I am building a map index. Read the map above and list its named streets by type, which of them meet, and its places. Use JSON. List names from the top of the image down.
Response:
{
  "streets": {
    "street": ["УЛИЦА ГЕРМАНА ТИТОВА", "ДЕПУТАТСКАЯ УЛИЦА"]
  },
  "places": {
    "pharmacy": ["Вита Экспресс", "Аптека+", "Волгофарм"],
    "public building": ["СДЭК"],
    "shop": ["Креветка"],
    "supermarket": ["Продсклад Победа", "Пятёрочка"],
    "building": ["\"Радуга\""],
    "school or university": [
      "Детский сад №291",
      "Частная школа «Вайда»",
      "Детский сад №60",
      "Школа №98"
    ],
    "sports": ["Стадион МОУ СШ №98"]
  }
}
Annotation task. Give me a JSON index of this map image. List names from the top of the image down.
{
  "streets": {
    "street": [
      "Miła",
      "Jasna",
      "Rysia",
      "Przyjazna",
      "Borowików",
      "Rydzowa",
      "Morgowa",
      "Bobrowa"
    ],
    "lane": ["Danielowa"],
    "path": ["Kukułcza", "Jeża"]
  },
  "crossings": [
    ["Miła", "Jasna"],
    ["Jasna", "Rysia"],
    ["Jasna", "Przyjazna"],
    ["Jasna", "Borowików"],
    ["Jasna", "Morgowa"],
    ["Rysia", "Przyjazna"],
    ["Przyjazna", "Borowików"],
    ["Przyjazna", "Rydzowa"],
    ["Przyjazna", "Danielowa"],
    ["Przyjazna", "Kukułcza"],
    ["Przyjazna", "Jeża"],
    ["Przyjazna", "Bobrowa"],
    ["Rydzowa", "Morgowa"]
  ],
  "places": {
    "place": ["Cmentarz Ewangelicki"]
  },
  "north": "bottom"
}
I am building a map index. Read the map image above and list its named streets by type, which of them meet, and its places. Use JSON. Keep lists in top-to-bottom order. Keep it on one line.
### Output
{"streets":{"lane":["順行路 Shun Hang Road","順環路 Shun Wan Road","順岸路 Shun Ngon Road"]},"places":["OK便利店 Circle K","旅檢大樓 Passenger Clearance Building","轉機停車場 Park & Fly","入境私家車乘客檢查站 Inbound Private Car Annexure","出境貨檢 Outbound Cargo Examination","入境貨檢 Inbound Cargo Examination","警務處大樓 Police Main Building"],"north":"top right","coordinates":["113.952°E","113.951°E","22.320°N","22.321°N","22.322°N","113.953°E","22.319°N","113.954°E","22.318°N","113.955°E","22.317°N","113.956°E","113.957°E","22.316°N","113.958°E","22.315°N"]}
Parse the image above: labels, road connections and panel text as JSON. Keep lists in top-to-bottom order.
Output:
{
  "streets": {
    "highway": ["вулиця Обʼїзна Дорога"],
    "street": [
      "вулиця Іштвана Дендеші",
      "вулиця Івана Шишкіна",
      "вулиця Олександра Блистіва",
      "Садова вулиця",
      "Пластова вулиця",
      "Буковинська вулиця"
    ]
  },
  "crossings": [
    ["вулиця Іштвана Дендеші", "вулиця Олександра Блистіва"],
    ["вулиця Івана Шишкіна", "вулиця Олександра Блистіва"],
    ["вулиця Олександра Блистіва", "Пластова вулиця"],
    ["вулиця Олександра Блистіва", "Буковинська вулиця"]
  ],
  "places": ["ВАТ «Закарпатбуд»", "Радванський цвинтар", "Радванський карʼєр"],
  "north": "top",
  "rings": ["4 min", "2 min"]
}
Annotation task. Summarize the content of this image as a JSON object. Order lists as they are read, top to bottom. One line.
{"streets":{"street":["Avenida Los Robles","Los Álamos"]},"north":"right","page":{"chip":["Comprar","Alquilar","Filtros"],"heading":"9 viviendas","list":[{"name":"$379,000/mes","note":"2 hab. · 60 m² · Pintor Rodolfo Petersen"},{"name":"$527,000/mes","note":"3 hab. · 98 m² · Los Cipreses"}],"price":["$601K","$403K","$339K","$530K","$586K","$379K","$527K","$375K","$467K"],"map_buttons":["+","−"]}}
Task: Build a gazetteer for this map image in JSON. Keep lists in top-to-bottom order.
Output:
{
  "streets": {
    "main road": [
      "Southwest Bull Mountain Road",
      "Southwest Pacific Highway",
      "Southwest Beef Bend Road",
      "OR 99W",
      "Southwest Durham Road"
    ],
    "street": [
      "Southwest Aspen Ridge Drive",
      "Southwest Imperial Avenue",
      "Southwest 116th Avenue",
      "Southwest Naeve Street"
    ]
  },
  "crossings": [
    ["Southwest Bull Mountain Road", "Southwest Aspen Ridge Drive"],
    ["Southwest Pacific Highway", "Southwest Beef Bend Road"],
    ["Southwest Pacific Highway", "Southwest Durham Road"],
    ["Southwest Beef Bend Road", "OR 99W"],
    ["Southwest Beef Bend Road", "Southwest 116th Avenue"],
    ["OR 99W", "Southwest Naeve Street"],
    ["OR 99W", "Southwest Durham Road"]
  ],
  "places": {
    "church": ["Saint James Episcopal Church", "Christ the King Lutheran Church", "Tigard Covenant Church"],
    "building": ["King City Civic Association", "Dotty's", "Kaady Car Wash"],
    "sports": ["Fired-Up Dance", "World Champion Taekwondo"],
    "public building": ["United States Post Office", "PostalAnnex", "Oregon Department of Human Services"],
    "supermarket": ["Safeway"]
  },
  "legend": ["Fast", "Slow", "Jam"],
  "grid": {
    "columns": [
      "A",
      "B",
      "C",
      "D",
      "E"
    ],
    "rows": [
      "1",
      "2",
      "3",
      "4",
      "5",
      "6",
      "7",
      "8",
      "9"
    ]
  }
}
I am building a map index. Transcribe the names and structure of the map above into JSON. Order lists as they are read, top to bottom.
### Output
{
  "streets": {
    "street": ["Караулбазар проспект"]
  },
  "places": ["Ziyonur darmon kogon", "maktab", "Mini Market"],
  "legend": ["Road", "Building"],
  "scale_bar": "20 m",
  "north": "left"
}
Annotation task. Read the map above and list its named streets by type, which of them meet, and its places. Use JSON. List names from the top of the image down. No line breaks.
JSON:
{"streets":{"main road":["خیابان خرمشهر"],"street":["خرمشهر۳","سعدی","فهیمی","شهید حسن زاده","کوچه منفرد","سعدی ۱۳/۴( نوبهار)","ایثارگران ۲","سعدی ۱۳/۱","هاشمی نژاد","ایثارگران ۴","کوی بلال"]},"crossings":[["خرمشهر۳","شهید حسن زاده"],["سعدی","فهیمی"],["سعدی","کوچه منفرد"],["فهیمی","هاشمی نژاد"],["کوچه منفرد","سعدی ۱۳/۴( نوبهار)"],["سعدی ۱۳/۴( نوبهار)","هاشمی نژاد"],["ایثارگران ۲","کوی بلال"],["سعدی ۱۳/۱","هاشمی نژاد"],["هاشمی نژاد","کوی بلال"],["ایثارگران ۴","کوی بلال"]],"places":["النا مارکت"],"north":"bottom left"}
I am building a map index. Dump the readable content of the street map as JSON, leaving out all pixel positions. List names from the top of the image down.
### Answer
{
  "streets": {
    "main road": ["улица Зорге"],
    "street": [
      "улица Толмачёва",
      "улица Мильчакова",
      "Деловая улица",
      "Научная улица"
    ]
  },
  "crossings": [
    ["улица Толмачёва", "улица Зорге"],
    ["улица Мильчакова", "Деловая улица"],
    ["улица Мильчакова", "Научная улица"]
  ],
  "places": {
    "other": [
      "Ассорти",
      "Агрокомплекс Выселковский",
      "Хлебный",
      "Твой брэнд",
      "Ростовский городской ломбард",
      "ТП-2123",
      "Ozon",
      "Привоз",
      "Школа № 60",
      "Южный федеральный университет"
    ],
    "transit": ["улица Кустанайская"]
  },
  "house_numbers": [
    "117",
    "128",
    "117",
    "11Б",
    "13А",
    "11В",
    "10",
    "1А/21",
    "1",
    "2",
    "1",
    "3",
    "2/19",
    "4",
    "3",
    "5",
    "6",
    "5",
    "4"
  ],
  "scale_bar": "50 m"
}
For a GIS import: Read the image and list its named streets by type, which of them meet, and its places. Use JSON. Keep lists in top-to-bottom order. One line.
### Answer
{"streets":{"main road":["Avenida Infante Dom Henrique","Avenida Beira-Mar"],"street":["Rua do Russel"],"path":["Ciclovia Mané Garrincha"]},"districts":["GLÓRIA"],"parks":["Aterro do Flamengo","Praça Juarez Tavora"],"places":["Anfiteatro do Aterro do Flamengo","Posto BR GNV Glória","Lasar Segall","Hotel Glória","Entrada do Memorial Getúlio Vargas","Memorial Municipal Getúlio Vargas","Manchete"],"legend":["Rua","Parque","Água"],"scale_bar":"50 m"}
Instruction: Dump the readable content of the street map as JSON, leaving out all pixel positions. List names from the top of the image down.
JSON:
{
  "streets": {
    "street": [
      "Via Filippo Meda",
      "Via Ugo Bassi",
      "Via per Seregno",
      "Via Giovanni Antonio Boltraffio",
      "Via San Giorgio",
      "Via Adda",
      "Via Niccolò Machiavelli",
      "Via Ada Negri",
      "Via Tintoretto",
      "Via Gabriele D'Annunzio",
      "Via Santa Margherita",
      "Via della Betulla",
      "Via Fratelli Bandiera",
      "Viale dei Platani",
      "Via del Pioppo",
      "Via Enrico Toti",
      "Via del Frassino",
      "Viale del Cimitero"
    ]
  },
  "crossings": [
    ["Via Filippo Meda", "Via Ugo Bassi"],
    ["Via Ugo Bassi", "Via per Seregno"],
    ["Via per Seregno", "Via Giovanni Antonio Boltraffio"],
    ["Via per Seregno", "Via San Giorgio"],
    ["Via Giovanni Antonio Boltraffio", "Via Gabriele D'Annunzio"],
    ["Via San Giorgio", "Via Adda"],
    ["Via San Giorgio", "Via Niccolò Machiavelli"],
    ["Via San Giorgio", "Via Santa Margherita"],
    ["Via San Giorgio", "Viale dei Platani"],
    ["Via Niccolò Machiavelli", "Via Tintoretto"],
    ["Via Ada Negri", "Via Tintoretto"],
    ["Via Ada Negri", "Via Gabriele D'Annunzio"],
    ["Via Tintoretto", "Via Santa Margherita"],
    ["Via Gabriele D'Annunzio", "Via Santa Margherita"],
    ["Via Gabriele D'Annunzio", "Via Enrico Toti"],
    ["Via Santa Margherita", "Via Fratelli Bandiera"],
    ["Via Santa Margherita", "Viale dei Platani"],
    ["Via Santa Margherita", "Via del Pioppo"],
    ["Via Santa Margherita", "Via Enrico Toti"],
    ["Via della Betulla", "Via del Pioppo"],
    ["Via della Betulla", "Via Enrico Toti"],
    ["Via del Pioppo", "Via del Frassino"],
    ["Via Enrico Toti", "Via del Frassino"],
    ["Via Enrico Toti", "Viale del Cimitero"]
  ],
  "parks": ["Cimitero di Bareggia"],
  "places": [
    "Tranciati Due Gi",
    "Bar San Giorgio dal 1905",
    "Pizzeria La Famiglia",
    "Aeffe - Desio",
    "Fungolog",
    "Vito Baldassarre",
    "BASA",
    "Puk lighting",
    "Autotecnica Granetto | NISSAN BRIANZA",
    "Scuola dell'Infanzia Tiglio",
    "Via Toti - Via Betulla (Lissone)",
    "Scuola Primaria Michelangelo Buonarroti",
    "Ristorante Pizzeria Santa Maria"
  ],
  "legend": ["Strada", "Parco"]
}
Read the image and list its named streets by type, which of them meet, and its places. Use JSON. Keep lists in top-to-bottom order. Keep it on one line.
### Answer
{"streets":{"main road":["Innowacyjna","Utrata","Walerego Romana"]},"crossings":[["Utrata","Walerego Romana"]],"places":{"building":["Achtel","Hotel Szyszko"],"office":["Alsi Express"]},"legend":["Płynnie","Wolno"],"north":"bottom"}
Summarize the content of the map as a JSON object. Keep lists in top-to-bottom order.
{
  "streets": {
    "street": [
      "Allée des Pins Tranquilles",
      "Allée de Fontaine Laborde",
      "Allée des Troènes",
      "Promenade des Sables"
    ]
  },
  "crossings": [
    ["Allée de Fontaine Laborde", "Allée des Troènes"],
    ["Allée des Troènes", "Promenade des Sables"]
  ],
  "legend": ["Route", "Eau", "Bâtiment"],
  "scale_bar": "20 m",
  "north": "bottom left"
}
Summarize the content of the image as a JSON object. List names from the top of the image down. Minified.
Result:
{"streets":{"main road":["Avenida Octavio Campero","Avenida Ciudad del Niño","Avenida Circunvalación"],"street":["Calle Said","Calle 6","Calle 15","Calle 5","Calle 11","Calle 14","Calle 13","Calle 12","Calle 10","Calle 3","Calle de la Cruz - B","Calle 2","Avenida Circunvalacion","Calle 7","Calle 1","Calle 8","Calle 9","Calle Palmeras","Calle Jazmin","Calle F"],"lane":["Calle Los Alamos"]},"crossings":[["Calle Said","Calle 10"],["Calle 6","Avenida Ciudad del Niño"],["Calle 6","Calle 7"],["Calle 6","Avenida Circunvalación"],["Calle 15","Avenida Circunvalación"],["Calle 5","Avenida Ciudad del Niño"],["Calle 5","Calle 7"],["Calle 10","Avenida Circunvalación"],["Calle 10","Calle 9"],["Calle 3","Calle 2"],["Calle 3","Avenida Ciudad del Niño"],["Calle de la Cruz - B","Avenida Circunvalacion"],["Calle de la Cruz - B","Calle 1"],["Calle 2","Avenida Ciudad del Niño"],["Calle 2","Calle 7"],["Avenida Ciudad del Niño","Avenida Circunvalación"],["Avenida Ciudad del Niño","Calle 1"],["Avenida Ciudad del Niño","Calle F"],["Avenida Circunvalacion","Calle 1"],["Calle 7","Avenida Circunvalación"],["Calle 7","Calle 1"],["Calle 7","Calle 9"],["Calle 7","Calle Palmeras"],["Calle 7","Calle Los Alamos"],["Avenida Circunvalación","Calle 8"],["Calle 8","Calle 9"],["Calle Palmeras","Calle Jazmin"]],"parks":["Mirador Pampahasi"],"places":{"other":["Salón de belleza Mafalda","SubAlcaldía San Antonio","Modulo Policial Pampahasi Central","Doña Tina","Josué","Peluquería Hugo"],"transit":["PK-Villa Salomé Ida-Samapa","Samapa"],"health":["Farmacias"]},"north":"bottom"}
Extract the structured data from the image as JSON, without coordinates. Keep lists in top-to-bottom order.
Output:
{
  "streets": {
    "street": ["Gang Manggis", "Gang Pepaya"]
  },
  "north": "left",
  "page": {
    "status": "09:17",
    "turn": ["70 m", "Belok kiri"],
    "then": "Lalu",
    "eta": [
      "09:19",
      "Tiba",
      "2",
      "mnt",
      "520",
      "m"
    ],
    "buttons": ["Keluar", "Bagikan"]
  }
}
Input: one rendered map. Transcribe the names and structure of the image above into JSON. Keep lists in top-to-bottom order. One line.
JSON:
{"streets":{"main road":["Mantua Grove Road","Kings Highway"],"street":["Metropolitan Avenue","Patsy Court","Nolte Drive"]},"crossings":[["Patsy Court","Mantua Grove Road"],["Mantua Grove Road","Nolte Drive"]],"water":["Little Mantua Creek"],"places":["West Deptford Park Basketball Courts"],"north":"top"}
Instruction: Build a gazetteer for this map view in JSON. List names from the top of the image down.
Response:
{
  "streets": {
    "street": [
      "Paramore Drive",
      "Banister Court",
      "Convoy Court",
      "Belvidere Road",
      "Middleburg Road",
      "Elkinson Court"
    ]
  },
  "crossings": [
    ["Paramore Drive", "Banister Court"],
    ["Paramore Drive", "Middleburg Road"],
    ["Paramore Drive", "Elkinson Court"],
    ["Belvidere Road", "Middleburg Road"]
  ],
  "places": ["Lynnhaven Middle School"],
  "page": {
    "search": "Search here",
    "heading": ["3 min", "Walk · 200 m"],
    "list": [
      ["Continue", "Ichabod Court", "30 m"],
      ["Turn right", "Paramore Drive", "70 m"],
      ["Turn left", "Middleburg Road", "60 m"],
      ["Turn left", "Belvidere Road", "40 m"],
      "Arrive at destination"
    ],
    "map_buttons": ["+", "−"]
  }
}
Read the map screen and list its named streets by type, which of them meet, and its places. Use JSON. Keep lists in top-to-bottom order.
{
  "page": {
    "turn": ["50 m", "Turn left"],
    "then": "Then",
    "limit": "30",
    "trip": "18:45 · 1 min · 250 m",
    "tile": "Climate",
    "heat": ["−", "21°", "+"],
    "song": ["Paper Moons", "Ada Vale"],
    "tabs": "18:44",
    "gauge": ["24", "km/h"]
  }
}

* [EXERCISE INSTRUCTIONS] Which lines in the data above hold the word "Dump"? Return each of them.

* [RESULT OF THIS TASK]
I am building a map index. Dump the readable content of the street map as JSON, leaving out all pixel positions. List names from the top of the image down.
Instruction: Dump the readable content of the street map as JSON, leaving out all pixel positions. List names from the top of the image down.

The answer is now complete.